• [Task to complete]
Would you write out all of the records that follow, exactly as they stand?

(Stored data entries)
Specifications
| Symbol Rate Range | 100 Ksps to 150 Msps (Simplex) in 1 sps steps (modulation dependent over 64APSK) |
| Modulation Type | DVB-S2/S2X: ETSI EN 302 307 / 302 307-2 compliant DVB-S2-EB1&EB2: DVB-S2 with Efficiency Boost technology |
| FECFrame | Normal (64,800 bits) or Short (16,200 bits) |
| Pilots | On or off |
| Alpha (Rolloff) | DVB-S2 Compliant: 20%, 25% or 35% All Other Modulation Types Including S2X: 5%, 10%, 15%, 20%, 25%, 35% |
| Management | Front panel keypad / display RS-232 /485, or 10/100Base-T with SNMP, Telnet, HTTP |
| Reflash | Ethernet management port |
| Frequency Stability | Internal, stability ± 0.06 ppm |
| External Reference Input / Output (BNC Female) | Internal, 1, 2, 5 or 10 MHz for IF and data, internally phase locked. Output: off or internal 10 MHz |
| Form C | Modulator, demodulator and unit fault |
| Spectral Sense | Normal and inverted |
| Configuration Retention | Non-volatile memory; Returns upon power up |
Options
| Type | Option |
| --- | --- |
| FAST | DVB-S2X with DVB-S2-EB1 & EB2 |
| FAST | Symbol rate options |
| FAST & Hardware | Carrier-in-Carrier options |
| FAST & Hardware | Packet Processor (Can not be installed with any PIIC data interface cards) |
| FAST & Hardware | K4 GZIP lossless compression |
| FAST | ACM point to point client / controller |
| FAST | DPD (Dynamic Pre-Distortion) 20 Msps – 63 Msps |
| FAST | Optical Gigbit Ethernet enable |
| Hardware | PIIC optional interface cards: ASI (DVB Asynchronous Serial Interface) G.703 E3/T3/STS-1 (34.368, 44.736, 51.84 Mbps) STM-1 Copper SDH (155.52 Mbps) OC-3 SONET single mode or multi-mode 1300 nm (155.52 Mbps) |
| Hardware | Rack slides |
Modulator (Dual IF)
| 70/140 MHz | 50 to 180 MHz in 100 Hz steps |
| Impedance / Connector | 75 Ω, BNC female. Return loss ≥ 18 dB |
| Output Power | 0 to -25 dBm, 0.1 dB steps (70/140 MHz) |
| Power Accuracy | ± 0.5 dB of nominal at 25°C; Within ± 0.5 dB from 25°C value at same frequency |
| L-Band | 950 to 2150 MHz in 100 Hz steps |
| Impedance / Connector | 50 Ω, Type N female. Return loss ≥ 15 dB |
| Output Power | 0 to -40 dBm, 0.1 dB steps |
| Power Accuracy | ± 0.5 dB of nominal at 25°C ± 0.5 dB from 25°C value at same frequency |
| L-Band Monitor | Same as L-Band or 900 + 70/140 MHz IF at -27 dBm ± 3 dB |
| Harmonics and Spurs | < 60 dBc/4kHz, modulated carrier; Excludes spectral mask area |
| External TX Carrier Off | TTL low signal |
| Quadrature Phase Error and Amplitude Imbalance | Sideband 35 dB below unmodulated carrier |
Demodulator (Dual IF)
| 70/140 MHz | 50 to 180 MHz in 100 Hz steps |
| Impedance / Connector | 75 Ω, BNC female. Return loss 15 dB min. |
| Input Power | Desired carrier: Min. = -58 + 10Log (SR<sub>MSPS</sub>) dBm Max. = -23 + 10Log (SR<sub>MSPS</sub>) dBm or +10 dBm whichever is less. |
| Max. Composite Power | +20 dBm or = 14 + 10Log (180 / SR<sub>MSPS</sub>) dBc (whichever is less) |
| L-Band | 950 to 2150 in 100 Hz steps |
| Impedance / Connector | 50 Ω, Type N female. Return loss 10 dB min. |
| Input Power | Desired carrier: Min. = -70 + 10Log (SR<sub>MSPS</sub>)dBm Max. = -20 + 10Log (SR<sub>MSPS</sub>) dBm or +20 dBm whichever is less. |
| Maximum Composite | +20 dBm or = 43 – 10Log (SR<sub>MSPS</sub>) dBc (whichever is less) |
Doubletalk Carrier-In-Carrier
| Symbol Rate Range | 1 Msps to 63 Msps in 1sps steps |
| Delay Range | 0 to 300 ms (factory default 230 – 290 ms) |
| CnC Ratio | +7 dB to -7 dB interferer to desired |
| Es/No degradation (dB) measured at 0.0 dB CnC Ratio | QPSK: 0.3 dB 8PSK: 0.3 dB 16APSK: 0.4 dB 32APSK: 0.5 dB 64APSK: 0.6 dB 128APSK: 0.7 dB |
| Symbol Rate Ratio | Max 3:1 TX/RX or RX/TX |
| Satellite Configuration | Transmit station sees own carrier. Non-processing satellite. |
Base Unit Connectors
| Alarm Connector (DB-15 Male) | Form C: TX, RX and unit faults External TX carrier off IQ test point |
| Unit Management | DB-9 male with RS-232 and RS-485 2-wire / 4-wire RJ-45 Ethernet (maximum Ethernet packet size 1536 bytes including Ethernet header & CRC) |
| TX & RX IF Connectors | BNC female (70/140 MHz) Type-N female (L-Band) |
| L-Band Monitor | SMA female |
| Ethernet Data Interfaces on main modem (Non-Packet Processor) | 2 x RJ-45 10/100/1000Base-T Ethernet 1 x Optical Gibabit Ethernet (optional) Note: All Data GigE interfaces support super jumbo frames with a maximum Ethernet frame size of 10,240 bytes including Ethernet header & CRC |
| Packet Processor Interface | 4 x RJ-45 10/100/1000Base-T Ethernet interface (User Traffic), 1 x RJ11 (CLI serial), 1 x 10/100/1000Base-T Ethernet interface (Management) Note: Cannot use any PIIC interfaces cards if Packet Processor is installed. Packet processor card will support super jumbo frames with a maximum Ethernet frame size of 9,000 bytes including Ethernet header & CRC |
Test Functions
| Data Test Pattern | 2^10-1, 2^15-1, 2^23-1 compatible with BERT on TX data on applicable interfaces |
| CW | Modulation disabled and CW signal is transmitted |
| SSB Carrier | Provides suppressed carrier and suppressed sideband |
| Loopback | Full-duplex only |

• [Written answer]
Specifications
| Symbol Rate Range | 100 Ksps to 150 Msps (Simplex) in 1 sps steps (modulation dependent over 64APSK) |
| Modulation Type | DVB-S2/S2X: ETSI EN 302 307 / 302 307-2 compliant DVB-S2-EB1&EB2: DVB-S2 with Efficiency Boost technology |
| FECFrame | Normal (64,800 bits) or Short (16,200 bits) |
| Pilots | On or off |
| Alpha (Rolloff) | DVB-S2 Compliant: 20%, 25% or 35% All Other Modulation Types Including S2X: 5%, 10%, 15%, 20%, 25%, 35% |
| Management | Front panel keypad / display RS-232 /485, or 10/100Base-T with SNMP, Telnet, HTTP |
| Reflash | Ethernet management port |
| Frequency Stability | Internal, stability ± 0.06 ppm |
| External Reference Input / Output (BNC Female) | Internal, 1, 2, 5 or 10 MHz for IF and data, internally phase locked. Output: off or internal 10 MHz |
| Form C | Modulator, demodulator and unit fault |
| Spectral Sense | Normal and inverted |
| Configuration Retention | Non-volatile memory; Returns upon power up |
Options
| Type | Option |
| --- | --- |
| FAST | DVB-S2X with DVB-S2-EB1 & EB2 |
| FAST | Symbol rate options |
| FAST & Hardware | Carrier-in-Carrier options |
| FAST & Hardware | Packet Processor (Can not be installed with any PIIC data interface cards) |
| FAST & Hardware | K4 GZIP lossless compression |
| FAST | ACM point to point client / controller |
| FAST | DPD (Dynamic Pre-Distortion) 20 Msps – 63 Msps |
| FAST | Optical Gigbit Ethernet enable |
| Hardware | PIIC optional interface cards: ASI (DVB Asynchronous Serial Interface) G.703 E3/T3/STS-1 (34.368, 44.736, 51.84 Mbps) STM-1 Copper SDH (155.52 Mbps) OC-3 SONET single mode or multi-mode 1300 nm (155.52 Mbps) |
| Hardware | Rack slides |
Modulator (Dual IF)
| 70/140 MHz | 50 to 180 MHz in 100 Hz steps |
| Impedance / Connector | 75 Ω, BNC female. Return loss ≥ 18 dB |
| Output Power | 0 to -25 dBm, 0.1 dB steps (70/140 MHz) |
| Power Accuracy | ± 0.5 dB of nominal at 25°C; Within ± 0.5 dB from 25°C value at same frequency |
| L-Band | 950 to 2150 MHz in 100 Hz steps |
| Impedance / Connector | 50 Ω, Type N female. Return loss ≥ 15 dB |
| Output Power | 0 to -40 dBm, 0.1 dB steps |
| Power Accuracy | ± 0.5 dB of nominal at 25°C ± 0.5 dB from 25°C value at same frequency |
| L-Band Monitor | Same as L-Band or 900 + 70/140 MHz IF at -27 dBm ± 3 dB |
| Harmonics and Spurs | < 60 dBc/4kHz, modulated carrier; Excludes spectral mask area |
| External TX Carrier Off | TTL low signal |
| Quadrature Phase Error and Amplitude Imbalance | Sideband 35 dB below unmodulated carrier |
Demodulator (Dual IF)
| 70/140 MHz | 50 to 180 MHz in 100 Hz steps |
| Impedance / Connector | 75 Ω, BNC female. Return loss 15 dB min. |
| Input Power | Desired carrier: Min. = -58 + 10Log (SR<sub>MSPS</sub>) dBm Max. = -23 + 10Log (SR<sub>MSPS</sub>) dBm or +10 dBm whichever is less. |
| Max. Composite Power | +20 dBm or = 14 + 10Log (180 / SR<sub>MSPS</sub>) dBc (whichever is less) |
| L-Band | 950 to 2150 in 100 Hz steps |
| Impedance / Connector | 50 Ω, Type N female. Return loss 10 dB min. |
| Input Power | Desired carrier: Min. = -70 + 10Log (SR<sub>MSPS</sub>)dBm Max. = -20 + 10Log (SR<sub>MSPS</sub>) dBm or +20 dBm whichever is less. |
| Maximum Composite | +20 dBm or = 43 – 10Log (SR<sub>MSPS</sub>) dBc (whichever is less) |
Doubletalk Carrier-In-Carrier
| Symbol Rate Range | 1 Msps to 63 Msps in 1sps steps |
| Delay Range | 0 to 300 ms (factory default 230 – 290 ms) |
| CnC Ratio | +7 dB to -7 dB interferer to desired |
| Es/No degradation (dB) measured at 0.0 dB CnC Ratio | QPSK: 0.3 dB 8PSK: 0.3 dB 16APSK: 0.4 dB 32APSK: 0.5 dB 64APSK: 0.6 dB 128APSK: 0.7 dB |
| Symbol Rate Ratio | Max 3:1 TX/RX or RX/TX |
| Satellite Configuration | Transmit station sees own carrier. Non-processing satellite. |
Base Unit Connectors
| Alarm Connector (DB-15 Male) | Form C: TX, RX and unit faults External TX carrier off IQ test point |
| Unit Management | DB-9 male with RS-232 and RS-485 2-wire / 4-wire RJ-45 Ethernet (maximum Ethernet packet size 1536 bytes including Ethernet header & CRC) |
| TX & RX IF Connectors | BNC female (70/140 MHz) Type-N female (L-Band) |
| L-Band Monitor | SMA female |
| Ethernet Data Interfaces on main modem (Non-Packet Processor) | 2 x RJ-45 10/100/1000Base-T Ethernet 1 x Optical Gibabit Ethernet (optional) Note: All Data GigE interfaces support super jumbo frames with a maximum Ethernet frame size of 10,240 bytes including Ethernet header & CRC |
| Packet Processor Interface | 4 x RJ-45 10/100/1000Base-T Ethernet interface (User Traffic), 1 x RJ11 (CLI serial), 1 x 10/100/1000Base-T Ethernet interface (Management) Note: Cannot use any PIIC interfaces cards if Packet Processor is installed. Packet processor card will support super jumbo frames with a maximum Ethernet frame size of 9,000 bytes including Ethernet header & CRC |
Test Functions
| Data Test Pattern | 2^10-1, 2^15-1, 2^23-1 compatible with BERT on TX data on applicable interfaces |
| CW | Modulation disabled and CW signal is transmitted |
| SSB Carrier | Provides suppressed carrier and suppressed sideband |
| Loopback | Full-duplex only |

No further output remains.